Lanthanum rather than cadmium induces oxidative stress and metabolite changes in Hypericum perforatum.

Physiology, oxidative stress and production of metabolites in Hypericum perforatum exposed to moderate Cd and/or La concentration (10 µM) were studied. La evoked increase in reactive oxygen species, malondialdehyde and proline but suppressed growth, tissue water content, glutathione, ascorbic acid and affected mineral nutrient contents more than Cd while the impact of Cd+La was not synergistic. Similar trend was observed at the level of superoxide dismutase gene expression. Shoot Cd amount increased in Cd+La while only root La increased in the same treatment. Extensive quantification of secondary metabolites revealed that La affected phenolic acids more pronouncedly than Cd in shoots and roots. Flavonols were suppressed by La that could contribute to the appearance of oxidative damage.
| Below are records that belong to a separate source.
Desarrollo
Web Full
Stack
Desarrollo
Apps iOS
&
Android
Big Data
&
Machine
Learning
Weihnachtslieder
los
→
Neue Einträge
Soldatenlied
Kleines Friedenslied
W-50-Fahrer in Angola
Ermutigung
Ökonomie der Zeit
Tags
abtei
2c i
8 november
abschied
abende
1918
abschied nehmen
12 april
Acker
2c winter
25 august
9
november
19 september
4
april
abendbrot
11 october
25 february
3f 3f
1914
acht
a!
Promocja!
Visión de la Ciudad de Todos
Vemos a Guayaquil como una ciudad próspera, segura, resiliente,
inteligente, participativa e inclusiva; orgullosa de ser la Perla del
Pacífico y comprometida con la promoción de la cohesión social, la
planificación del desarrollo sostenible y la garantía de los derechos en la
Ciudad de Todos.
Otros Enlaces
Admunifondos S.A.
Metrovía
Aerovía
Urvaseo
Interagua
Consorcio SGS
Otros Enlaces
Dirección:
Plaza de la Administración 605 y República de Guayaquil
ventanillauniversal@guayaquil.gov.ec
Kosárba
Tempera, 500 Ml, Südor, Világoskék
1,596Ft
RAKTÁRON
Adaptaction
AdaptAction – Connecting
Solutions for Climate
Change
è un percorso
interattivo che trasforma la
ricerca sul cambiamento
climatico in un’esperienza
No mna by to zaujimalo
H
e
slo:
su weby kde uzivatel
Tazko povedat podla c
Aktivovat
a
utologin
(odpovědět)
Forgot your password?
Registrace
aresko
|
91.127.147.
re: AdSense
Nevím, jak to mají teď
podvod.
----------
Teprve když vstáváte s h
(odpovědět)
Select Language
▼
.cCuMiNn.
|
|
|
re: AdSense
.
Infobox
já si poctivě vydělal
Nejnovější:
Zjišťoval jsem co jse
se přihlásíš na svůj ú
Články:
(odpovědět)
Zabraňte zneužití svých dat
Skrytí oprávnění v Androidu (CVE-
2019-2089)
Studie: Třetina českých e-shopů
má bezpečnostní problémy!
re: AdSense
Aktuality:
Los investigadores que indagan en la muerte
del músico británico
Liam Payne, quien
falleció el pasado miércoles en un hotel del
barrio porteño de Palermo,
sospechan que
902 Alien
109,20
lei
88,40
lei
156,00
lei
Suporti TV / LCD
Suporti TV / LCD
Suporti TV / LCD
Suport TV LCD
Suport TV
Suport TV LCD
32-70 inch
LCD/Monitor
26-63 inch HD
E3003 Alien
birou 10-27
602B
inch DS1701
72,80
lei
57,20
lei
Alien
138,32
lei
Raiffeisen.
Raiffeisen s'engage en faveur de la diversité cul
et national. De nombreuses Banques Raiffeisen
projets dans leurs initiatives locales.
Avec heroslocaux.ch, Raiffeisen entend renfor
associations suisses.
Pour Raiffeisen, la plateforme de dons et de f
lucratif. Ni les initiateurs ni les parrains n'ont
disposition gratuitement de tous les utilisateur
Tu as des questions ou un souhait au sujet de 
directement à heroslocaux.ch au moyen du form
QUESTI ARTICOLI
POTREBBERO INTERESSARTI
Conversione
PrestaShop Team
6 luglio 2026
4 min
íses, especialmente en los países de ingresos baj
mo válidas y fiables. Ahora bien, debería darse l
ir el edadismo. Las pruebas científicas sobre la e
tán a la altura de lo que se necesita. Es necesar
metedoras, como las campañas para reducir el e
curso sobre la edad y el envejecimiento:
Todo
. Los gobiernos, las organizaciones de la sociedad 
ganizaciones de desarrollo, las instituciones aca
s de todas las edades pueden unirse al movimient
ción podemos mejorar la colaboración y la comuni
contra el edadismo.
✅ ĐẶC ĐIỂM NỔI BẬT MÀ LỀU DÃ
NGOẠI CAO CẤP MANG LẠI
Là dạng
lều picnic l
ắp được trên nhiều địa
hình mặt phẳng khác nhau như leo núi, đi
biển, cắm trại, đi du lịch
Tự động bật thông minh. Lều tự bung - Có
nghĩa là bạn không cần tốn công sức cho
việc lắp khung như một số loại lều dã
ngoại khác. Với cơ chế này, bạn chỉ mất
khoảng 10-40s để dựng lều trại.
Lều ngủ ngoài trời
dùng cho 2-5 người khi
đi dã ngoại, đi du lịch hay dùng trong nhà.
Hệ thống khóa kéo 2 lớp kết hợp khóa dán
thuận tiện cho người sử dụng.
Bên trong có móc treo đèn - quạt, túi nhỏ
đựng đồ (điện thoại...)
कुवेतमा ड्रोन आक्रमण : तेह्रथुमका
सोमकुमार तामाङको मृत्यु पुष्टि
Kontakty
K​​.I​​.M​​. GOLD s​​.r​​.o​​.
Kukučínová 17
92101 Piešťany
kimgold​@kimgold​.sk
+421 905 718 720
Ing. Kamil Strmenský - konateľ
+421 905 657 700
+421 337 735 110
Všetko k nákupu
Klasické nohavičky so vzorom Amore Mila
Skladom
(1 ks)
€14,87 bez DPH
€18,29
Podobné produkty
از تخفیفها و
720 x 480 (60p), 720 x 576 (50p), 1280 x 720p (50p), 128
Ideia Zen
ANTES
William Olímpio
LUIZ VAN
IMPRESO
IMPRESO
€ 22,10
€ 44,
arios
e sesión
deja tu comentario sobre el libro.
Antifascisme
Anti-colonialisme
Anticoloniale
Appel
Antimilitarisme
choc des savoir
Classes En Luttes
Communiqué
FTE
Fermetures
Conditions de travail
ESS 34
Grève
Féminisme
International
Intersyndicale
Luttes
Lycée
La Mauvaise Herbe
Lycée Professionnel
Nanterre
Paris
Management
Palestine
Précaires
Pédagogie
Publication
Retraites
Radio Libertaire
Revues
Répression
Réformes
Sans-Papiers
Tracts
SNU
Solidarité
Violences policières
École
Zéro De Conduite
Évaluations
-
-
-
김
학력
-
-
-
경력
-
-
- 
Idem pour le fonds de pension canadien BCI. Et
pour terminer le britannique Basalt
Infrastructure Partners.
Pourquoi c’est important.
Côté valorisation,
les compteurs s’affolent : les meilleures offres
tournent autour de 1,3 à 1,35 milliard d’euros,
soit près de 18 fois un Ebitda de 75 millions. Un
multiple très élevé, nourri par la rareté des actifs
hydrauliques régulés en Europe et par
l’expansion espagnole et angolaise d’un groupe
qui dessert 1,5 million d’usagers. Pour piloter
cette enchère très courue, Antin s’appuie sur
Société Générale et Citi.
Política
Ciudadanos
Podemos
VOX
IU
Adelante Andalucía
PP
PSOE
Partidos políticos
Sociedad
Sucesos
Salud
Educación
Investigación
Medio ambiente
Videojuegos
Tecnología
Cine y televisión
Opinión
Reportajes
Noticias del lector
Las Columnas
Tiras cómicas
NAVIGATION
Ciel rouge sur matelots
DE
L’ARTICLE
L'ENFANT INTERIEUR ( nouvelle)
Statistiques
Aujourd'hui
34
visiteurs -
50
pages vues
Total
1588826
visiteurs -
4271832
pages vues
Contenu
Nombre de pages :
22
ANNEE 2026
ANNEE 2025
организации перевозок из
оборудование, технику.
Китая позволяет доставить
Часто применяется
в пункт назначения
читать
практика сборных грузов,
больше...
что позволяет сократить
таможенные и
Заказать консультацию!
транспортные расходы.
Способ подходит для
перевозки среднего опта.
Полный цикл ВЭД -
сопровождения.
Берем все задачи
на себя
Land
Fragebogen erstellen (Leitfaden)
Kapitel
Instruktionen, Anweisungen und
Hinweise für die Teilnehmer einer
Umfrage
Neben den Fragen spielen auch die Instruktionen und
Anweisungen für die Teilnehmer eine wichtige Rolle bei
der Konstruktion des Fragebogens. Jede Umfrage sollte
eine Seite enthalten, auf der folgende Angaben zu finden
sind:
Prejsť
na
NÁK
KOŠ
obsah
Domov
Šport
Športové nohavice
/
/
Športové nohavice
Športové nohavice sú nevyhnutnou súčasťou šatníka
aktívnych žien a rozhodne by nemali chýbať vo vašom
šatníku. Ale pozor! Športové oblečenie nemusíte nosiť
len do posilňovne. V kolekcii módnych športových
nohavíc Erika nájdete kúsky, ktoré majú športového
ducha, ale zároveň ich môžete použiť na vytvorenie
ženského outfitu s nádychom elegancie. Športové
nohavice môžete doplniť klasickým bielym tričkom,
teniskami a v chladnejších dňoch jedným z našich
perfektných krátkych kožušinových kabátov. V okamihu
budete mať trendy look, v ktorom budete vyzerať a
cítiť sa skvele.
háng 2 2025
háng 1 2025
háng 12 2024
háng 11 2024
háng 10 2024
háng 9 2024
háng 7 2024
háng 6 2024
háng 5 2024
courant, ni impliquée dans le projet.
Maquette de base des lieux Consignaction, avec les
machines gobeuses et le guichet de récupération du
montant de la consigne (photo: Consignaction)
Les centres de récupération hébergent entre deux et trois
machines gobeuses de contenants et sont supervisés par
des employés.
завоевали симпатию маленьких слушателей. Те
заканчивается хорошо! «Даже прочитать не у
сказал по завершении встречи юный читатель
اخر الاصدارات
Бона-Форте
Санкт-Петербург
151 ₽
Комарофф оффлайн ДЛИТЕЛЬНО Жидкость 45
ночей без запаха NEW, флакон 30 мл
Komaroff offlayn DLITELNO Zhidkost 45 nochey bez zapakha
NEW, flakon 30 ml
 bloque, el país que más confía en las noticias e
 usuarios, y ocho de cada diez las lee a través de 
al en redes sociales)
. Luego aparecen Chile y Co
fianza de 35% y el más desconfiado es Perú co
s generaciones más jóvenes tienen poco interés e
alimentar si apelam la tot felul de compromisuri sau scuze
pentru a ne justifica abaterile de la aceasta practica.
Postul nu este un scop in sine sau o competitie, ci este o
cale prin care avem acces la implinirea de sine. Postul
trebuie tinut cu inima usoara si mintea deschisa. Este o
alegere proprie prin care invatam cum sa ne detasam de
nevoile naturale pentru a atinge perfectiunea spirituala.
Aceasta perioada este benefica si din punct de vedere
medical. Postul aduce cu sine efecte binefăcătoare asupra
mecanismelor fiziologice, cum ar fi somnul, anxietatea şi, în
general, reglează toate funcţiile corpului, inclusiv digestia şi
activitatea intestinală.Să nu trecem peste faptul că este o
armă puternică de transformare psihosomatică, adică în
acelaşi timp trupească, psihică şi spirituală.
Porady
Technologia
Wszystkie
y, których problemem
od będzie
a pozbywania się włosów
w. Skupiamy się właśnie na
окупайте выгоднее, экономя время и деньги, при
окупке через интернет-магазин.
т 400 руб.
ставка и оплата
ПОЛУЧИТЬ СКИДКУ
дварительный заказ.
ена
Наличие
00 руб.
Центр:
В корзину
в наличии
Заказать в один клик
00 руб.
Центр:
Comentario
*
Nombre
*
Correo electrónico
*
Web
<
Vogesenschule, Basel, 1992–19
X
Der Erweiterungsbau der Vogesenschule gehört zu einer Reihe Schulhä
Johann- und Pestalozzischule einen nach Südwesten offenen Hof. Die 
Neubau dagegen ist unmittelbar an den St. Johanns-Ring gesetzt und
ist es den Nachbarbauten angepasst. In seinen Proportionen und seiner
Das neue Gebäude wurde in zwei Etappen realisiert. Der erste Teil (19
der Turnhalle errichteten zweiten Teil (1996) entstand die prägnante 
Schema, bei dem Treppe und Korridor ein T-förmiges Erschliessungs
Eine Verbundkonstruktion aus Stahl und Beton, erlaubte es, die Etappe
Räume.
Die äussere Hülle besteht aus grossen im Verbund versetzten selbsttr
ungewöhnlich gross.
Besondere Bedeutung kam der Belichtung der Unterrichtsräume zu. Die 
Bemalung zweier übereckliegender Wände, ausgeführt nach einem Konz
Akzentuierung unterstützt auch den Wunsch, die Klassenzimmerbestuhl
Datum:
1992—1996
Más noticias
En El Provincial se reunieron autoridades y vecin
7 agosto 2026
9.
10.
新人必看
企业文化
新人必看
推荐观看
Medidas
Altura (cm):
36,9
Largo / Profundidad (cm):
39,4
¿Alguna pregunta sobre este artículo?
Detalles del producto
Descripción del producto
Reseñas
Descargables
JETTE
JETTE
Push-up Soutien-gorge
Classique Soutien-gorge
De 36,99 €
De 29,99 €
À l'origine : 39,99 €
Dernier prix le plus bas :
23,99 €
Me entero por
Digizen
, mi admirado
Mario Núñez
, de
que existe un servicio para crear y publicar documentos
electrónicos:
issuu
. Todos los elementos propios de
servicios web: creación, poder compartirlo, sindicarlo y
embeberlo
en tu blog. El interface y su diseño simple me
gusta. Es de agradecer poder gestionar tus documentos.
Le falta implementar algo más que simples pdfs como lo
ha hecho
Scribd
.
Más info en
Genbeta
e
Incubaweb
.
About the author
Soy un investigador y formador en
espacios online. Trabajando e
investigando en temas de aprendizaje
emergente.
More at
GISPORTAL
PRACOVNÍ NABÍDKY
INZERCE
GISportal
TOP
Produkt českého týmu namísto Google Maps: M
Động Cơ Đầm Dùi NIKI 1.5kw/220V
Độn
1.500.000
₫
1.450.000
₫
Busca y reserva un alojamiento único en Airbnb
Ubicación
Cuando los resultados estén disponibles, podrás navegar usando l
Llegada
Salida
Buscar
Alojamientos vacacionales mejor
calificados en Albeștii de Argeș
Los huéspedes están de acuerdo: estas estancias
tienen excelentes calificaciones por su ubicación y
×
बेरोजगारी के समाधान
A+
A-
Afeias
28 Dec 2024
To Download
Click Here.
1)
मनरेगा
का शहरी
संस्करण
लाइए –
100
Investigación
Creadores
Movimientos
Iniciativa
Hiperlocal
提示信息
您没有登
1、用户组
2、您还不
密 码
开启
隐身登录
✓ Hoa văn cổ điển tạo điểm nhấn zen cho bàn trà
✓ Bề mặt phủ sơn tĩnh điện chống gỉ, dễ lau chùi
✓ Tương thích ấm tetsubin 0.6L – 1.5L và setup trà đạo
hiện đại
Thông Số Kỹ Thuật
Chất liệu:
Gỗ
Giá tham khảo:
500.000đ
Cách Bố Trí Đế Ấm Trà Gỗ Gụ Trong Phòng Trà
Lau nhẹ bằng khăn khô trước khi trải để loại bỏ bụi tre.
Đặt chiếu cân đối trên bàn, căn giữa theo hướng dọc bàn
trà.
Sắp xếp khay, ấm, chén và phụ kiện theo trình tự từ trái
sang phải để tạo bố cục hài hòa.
Procyanidins increased in response to La in the shoots but decreased in the roots. Metabolic responses in Cd+La treatment resembled those of La treatment (almost identically in the roots). Phenylalanine ammonia-lyase activity was mainly suppressed by La. The presence of La also depleted amount of hypericin and expression of its putative gene (hyp-1) showed similar trend but accumulation of hyperforin increased under Cd or La excess. Clear differences in the stem and root anatomy in response to Cd or La were also found. Overall, H. perforatum is La-sensitive species and rather Cd ameliorated negative impact of La.

Molecular mechanism of oxidative damage of lung in mice following exposure to lanthanum chloride.

Exposure to lanthanoids (Ln) elicits an adverse response such as oxidative injury of lung in animals and human. The molecular targets of Ln remain unclear. In the present study, the function and signal pathway of nuclear factor erythroid 2 related factor 2 (Nrf2) in LaCl3 -induced oxidative stress in mouse lung were investigated. Mice were exposed to 2, 5, and 10 mg/kg body weight by nasal administration for 6 consecutive months. With increased doses, La was markedly accumulated and promoted the reactive oxygen species (ROS) production in the lung, which in turn resulted in peroxidation of lipids, proteins and DNA, and severe pulmonary damages. Furthermore, LaCl3 exposure could significantly increase levels of Nrf2, heme oxygenase 1 (HO-1) and glutamate-cysteine ligase catalytic subunit (GCLC) expressions in the LaCl3 -exposed lung. These findings imply that the induction of Nrf2 expression is an adaptive intracellular response to LaCl3 -induced oxidative stress in mouse lung, and that Nrf2 may regulate the LaCl3 -induced pulmonary damages.